• WORK REQUEST 1: Return the passage of the fiber-sensor biofilm article starting at "Illustration depicting the" and ending at "is −108.38 dB/RIU.", word for word.
• WORK REQUEST 2: Extend the article on biofilm detection with a fiber-tip ball resonator, picking up after its last line.

• PASSAGE SHOWN:
Biofilm Detection by a Fiber-Tip Ball Resonator Optical Fiber Sensor

Abstract

Bacterial biofilms are one of the most important challenges that modern medicine faces due to the difficulties of diagnosis, antibiotic resistance, and protective mechanisms against aggressive environments. For these reasons, methods that ensure the inexpensive and rapid or real-time detection of biofilm formation on medical devices are needed. This study examines the possibilities of using optical- and fiber-based biosensors to detect and analyze early bacterial biofilms. In this study, the biofilm-forming model organism Pseudomonas aeruginosa was inoculated on the surface of the optical sensor and allowed to attach for 2 h. The biosensors were made by a fiber-tip ball resonator, fabricated through a CO₂ laser splicer on a single-mode fiber, forming a weak reflective spectrum. An optical backscatter reflectometer was used to measure the refractive index detected by the sensors during different growth periods. The early biofilm concentration was determined by crystal violet (CV) binding assay; however, such a concentration was lower than the detection limit of this assay. This work presents a new approach of biofilm sensing in the early attachment stage with a low limit of detection up to 10^-4 RIU (refractive index units) or 35 ± 20 × 10³ CFU/mL (colony formed units).

Keywords: biofilm detection; biofilm formation; biomedical sensors; distributed sensors; fiber-tip ball resonator; optical fiber sensor.

Figure 1

Illustration depicting the biofilm formation and biofilm markers. Left: artwork describing the process of biofilm formation on the surface of an optical fiber spherical tip used as biosensor. Right: equivalent optical model for the early stage growth, showing a ball resonator surrounded by a medium with a varying refractive index.

Figure 2

Ball resonators fabrication: (a) BRs profilometry; (b) microscopic view of BR in the Fujikura’s interaction window with the operator; (c) BRs 3D modeling view; (d) BR view with 500 um diameter; (e) spectral change in BR during calibration with 200 μL steps of sucrose 40, while the inset shows the spectral feature detected by intensity measurement; (f) fitting of calibration R² = 0.9997, and sensitivity is −108.38 dB/RIU.

Figure 3

Set up of the experiment: (a) OBR Luna 4600 with a computer used for data acquisition; (b) incubator; (c) rack with probes consisting of microcentrifuge tubes (2 mL), parafilm wrapping, intravenous catheters (G18) containing ball resonator; (d) multiplexing set up consisting of splitter and optical fibers.

• DATA EXTRACT:

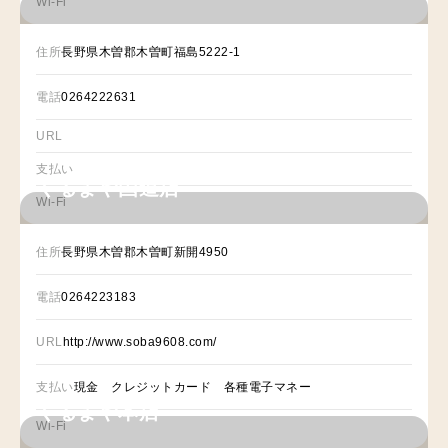
Wi-Fi
住所
長野県木曽郡木曽町福島5222-1
電話
0264222631
URL
支払い
くるまや国道店
Wi-Fi
住所
長野県木曽郡木曽町新開4950
電話
0264223183
URL
http://www.soba9608.com/
支払い
現金 クレジットカード 各種電子マネー
くるまや本店
Wi-Fi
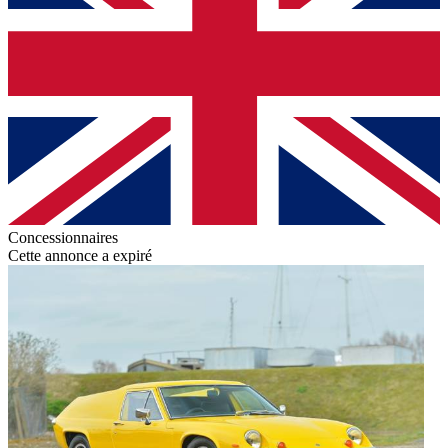
Concessionnaires
Cette annonce a expiré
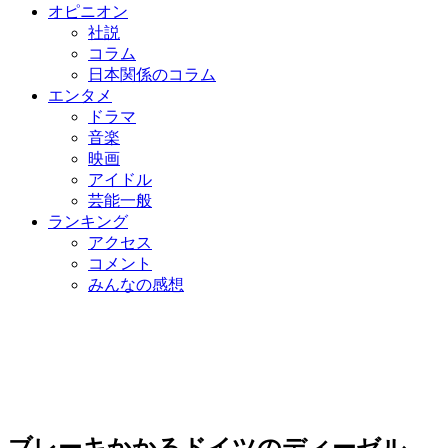
オピニオン
社説
コラム
日本関係のコラム
エンタメ
ドラマ
音楽
映画
アイドル
芸能一般
ランキング
アクセス
コメント
みんなの感想
ブレーキかかるドイツのディーゼル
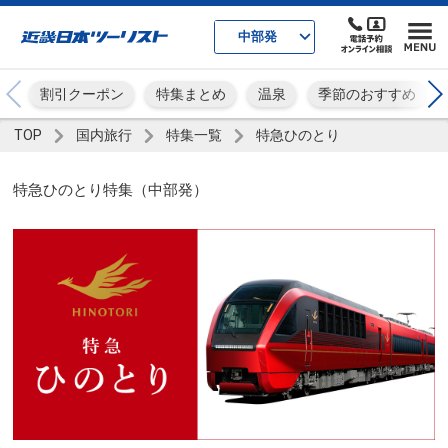
中部発
割引クーポン
特集まとめ
温泉
季節のおすすめ
TOP
国内旅行
特集一覧
特急ひのとり
特急ひのとり特集（中部発）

• RESPONSE BOX 1:
Illustration depicting the biofilm formation and biofilm markers. Left: artwork describing the process of biofilm formation on the surface of an optical fiber spherical tip used as biosensor. Right: equivalent optical model for the early stage growth, showing a ball resonator surrounded by a medium with a varying refractive index.

Figure 2

Ball resonators fabrication: (a) BRs profilometry; (b) microscopic view of BR in the Fujikura’s interaction window with the operator; (c) BRs 3D modeling view; (d) BR view with 500 um diameter; (e) spectral change in BR during calibration with 200 μL steps of sucrose 40, while the inset shows the spectral feature detected by intensity measurement; (f) fitting of calibration R² = 0.9997, and sensitivity is −108.38 dB/RIU.

• RESPONSE BOX 2:
Figure 4

Microbiological methodology: Step 1—cultivate bacteria on Petri dish; step 2—inoculation of one pure colony in 3 tubes with NB; step 3—inoculation of 3 separate replicants for each experiment in NB; step 4—dilution to targeted OD for experiment.

Figure 5

Spectral response of ball resonators in different bacteria concentrations; the charts report the response of three different sensors with sensitivity values −127.52, −144.28 and −104.46 dB/RIU at different values of OD recorded over 60 min period. (a–c) Reflection spectra of each sensor for different measurement times for OD equal to 0.05 (a), 0.1 (b), and 0.5 (c). Insets of each figure show the spectral valley used for the intensity level tracking. (d) Normalized response for each sensor, reporting the amplitude change over time; the response of each OD is separated into 3 regions: 0–10 min, 10–30 min, 30–60 min.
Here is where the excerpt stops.